By: Staff Writer
August 06, Colombo (LNW): Sri Lanka recorded 200,244 tourist arrivals in July 2025, marking a 7% year-on-year (YoY) growth and the highest monthly arrivals since 2018. The surge, particularly evident in the final week of the month, reflects a renewed global interest in the island, following its recent ranking as the No. 1 island in the world for 2025 by travel platform Big 7 Travel.
However, despite this encouraging growth, the country fell short of its ambitious monthly target of 277,195 visitors—missing the mark by nearly 77,000 tourists. The July figure also lags behind July 2018’s total of 217,829, indicating Sri Lanka is yet to fully recover its pre-crisis tourism momentum.
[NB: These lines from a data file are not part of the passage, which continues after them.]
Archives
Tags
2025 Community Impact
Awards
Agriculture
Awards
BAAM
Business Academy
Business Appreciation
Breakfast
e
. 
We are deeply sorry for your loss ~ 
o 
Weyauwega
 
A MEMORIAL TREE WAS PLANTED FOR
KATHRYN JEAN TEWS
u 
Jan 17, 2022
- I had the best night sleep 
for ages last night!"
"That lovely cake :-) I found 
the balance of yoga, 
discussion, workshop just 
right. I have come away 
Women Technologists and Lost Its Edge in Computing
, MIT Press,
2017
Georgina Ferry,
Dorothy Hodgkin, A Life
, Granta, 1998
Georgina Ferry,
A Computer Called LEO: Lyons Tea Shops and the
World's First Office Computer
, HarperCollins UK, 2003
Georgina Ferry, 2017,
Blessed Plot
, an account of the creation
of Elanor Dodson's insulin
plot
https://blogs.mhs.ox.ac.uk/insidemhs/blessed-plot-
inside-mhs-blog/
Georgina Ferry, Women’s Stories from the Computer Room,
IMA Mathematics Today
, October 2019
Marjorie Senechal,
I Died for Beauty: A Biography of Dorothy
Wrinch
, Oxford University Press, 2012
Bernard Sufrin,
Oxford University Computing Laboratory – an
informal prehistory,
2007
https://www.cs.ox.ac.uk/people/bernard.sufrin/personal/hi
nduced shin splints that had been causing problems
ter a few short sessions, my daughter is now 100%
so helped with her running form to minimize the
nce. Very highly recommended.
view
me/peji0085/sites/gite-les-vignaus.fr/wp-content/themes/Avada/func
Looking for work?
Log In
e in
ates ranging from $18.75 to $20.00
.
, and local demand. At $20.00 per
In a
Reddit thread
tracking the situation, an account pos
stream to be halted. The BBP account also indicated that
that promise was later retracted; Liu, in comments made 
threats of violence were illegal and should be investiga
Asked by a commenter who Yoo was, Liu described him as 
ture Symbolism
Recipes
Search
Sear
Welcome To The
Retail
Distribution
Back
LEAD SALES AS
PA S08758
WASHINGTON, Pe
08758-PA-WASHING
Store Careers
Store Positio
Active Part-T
Arrivals showed steady weekly gains, beginning with 42,233 visitors in the first week, followed by 44,262 in the second, 46,469 in the third, and a strong finish with 67,280 tourists in the final week. The average daily arrival rate stood at 6,459, outperforming last year’s 6,058 daily average for July.
Year-to-date (YTD) arrivals have now surpassed 1.36 million, a 14.2% increase compared to the same period in 2024. Nonetheless, this still trails the 2018 benchmark, which stood at over 1.38 million by end-July—highlighting a 1.4% shortfall.
India continues to lead as Sri Lanka’s largest tourism source market, contributing 37,128 arrivals in July alone and 279,122 for the year so far. Other key contributors for the month included the UK, Netherlands, China, and France. Cumulatively, the UK and Russia follow India in total arrivals this year.
Despite this growth, tourism industry stakeholders have raised concerns about the absence of a coordinated promotional strategy. Although the government has proposed visa-free entry for citizens from 40 countries, no official timeline has been announced. Furthermore, long-promised global marketing and nation branding campaigns remain unlaunched, frustrating private sector efforts to sustain growth.
With Sri Lanka aiming for 3 million tourist arrivals and $5 billion in tourism revenue in 2025, it still needs to attract over 1.36 million visitors—or 54%—before the end of the year. Stakeholders argue that beyond positive global rankings, policy delays and lack of execution pose a greater threat to reaching these targets.